Digo isso porque tem armas de tiro normal, uma luminárias de discoteca que faz os inimigos dançarem, robôs que lutam com você, pixelador, lança-mísseis… Como disse, cada arma é muito diferente das outras, e evoluí-las é algo prazeroso e divertido.

Este é o anel em que escolhemos rapidamente a arma para jogar com ela.

Sim, as armas tem níveis. E cada nível da arma desbloqueia mais capacidade de munição, mais dado, mais alcance e até novos tipos de tiros por segundo. E o sistema de evolução é um painel que você escolhe o que quer evoluir. Percebe o quanto é legal você customizar cada arma do jeito que quiser? O leque de possibilidades só aumenta, deixando a jogabilidade ainda mais interessante.

O sistema de evolução das armas é simples, fácil e estimulante.

Planetas são grandes corredores

Esta é uma das únicas reclamações que tenho do jogo. Apesar dos planetas serem imensos, as explorações deles são ‘lineares’, e a gente anda imensos corredores, como no mapa abaixo:

Um monte de corredor na prática.
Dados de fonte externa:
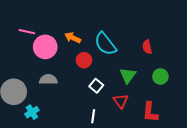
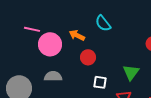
cyan semicircle: (105, 44) -> (103, 23), moved, size x0.7
white square: (96, 86) -> (100, 82), turned -32

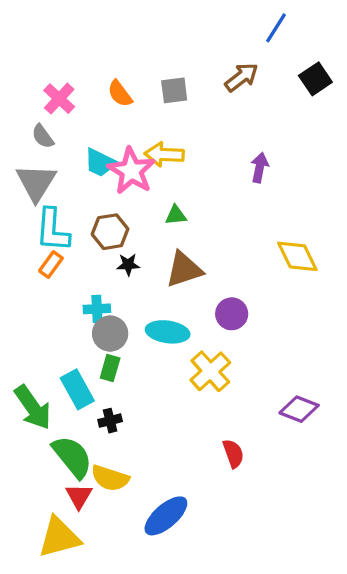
Na teoria, um planeta imenso que não dá para explorar.

Essa limitação faz todo o sentido pensando que este jogo foi feito em 2002 para Playstation 2 e também a total exploração deixaria o jogo absurdamente grande, além de perder todo o foco da narrativa e objetivo de diversão, mas mesmo assim fiquei com a sensação de querer explorar mais e não conseguir. Queria ter mais áreas abertas para explorar na horizontal e vertical, assim como no planeta Gaspar.

Nota? 10/10

Gostei do jogo? Sim, muito! Aconteceu uma coisa neste jogo que não havia acontecido a muito tempo: eu me diverti. Eu sorria a cada mundo novo que entrava, gargalhava a cada piada que soltavam… Eu me sentir naquela felicidade infantil de pouco esforço para muita felicidade, entende?
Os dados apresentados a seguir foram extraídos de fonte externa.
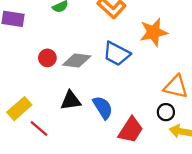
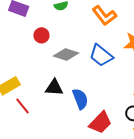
red circle: (47, 58) -> (41, 35), moved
Recomendo jogá-lo? Sim. É um jogo de violência animada e com uma dificuldade fácil, então é ótimo para crianças e para quem quer se divertir com lindos gráficos entre um jogo pesado e outro. Eu fiz questão de platiná-lo!

Este jogo fiz questão de platinar com orgulho!

Que delícia foi pegar um jogo às cegas e adorar ter jogado. Claro, eu já sabia que ele era bom por conhecer a franquia de sucesso, então não era um tiro no escuro, mas mesmo assim ter aprendido tudo aquilo, pela primeira vez, foi muito gratificante. Os personagens são muito carismáticos, a dublagem é incrível, a gameplay é diversificada e os mundos são… Bem, de outro mundo!

Eu fiquei feliz em jogar, que é uma coisa que não acontecia a muito tempo. Eu sorria ao jogar, me divertia genuinamente!